Dataset entries:

..............................

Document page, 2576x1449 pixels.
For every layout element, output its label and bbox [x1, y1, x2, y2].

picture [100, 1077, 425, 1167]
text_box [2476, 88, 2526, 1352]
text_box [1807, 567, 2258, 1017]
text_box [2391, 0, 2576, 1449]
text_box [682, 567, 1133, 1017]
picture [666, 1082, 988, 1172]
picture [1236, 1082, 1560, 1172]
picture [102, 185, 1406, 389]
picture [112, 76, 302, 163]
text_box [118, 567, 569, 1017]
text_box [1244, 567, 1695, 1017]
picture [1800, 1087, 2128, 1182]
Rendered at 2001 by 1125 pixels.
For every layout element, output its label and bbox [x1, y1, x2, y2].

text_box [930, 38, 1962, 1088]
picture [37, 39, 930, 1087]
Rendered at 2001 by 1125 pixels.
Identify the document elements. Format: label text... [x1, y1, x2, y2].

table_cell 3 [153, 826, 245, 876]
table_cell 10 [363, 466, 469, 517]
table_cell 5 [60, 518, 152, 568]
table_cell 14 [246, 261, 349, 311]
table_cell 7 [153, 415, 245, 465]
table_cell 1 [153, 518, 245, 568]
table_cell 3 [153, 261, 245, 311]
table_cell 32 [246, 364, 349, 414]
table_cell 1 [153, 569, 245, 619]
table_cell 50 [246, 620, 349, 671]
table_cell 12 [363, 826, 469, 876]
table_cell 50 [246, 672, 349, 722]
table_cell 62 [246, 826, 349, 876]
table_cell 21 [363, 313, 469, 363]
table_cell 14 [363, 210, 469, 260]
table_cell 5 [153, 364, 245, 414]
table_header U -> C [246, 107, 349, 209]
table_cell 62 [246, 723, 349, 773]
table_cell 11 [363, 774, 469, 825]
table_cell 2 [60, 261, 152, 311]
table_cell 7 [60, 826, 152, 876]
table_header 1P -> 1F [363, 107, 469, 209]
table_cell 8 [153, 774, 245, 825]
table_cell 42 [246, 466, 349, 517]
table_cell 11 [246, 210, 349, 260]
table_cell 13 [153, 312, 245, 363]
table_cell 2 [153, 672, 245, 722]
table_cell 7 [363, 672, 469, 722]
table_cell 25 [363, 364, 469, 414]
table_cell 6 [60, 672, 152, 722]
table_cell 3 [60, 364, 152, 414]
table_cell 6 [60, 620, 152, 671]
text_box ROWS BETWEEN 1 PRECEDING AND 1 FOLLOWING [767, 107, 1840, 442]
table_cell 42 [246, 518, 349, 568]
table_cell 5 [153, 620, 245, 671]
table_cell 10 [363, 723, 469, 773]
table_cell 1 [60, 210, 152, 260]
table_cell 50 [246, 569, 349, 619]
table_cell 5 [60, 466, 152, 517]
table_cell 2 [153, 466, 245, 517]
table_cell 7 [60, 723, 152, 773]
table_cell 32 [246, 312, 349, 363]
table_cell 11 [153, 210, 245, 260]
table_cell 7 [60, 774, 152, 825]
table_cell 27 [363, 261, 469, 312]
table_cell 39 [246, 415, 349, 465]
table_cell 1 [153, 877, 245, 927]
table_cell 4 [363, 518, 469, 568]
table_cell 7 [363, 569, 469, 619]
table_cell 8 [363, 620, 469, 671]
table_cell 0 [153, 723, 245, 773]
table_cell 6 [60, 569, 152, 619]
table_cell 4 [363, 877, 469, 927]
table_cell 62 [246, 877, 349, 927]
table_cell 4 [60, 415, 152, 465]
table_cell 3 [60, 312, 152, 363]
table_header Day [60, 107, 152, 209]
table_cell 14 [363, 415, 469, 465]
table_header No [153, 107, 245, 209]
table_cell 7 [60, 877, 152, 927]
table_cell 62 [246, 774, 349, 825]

..............................

- **EXERCISE OBJECTIVE**: Transcribe all of the data above, keeping each line exactly as it stands.

- **ANSWER FOR THIS EXERCISE**:
Document page, 2576x1449 pixels.
For every layout element, output its label and bbox [x1, y1, x2, y2].

picture [100, 1077, 425, 1167]
text_box [2476, 88, 2526, 1352]
text_box [1807, 567, 2258, 1017]
text_box [2391, 0, 2576, 1449]
text_box [682, 567, 1133, 1017]
picture [666, 1082, 988, 1172]
picture [1236, 1082, 1560, 1172]
picture [102, 185, 1406, 389]
picture [112, 76, 302, 163]
text_box [118, 567, 569, 1017]
text_box [1244, 567, 1695, 1017]
picture [1800, 1087, 2128, 1182]
Rendered at 2001 by 1125 pixels.
For every layout element, output its label and bbox [x1, y1, x2, y2].

text_box [930, 38, 1962, 1088]
picture [37, 39, 930, 1087]
Rendered at 2001 by 1125 pixels.
Identify the document elements. Format: label text... [x1, y1, x2, y2].

table_cell 3 [153, 826, 245, 876]
table_cell 10 [363, 466, 469, 517]
table_cell 5 [60, 518, 152, 568]
table_cell 14 [246, 261, 349, 311]
table_cell 7 [153, 415, 245, 465]
table_cell 1 [153, 518, 245, 568]
table_cell 3 [153, 261, 245, 311]
table_cell 32 [246, 364, 349, 414]
table_cell 1 [153, 569, 245, 619]
table_cell 50 [246, 620, 349, 671]
table_cell 12 [363, 826, 469, 876]
table_cell 50 [246, 672, 349, 722]
table_cell 62 [246, 826, 349, 876]
table_cell 21 [363, 313, 469, 363]
table_cell 14 [363, 210, 469, 260]
table_cell 5 [153, 364, 245, 414]
table_header U -> C [246, 107, 349, 209]
table_cell 62 [246, 723, 349, 773]
table_cell 11 [363, 774, 469, 825]
table_cell 2 [60, 261, 152, 311]
table_cell 7 [60, 826, 152, 876]
table_header 1P -> 1F [363, 107, 469, 209]
table_cell 8 [153, 774, 245, 825]
table_cell 42 [246, 466, 349, 517]
table_cell 11 [246, 210, 349, 260]
table_cell 13 [153, 312, 245, 363]
table_cell 2 [153, 672, 245, 722]
table_cell 7 [363, 672, 469, 722]
table_cell 25 [363, 364, 469, 414]
table_cell 6 [60, 672, 152, 722]
table_cell 3 [60, 364, 152, 414]
table_cell 6 [60, 620, 152, 671]
text_box ROWS BETWEEN 1 PRECEDING AND 1 FOLLOWING [767, 107, 1840, 442]
table_cell 42 [246, 518, 349, 568]
table_cell 5 [153, 620, 245, 671]
table_cell 10 [363, 723, 469, 773]
table_cell 1 [60, 210, 152, 260]
table_cell 50 [246, 569, 349, 619]
table_cell 5 [60, 466, 152, 517]
table_cell 2 [153, 466, 245, 517]
table_cell 7 [60, 723, 152, 773]
table_cell 32 [246, 312, 349, 363]
table_cell 11 [153, 210, 245, 260]
table_cell 7 [60, 774, 152, 825]
table_cell 27 [363, 261, 469, 312]
table_cell 39 [246, 415, 349, 465]
table_cell 1 [153, 877, 245, 927]
table_cell 4 [363, 518, 469, 568]
table_cell 7 [363, 569, 469, 619]
table_cell 8 [363, 620, 469, 671]
table_cell 0 [153, 723, 245, 773]
table_cell 6 [60, 569, 152, 619]
table_cell 4 [363, 877, 469, 927]
table_cell 62 [246, 877, 349, 927]
table_cell 4 [60, 415, 152, 465]
table_cell 3 [60, 312, 152, 363]
table_header Day [60, 107, 152, 209]
table_cell 14 [363, 415, 469, 465]
table_header No [153, 107, 245, 209]
table_cell 7 [60, 877, 152, 927]
table_cell 62 [246, 774, 349, 825]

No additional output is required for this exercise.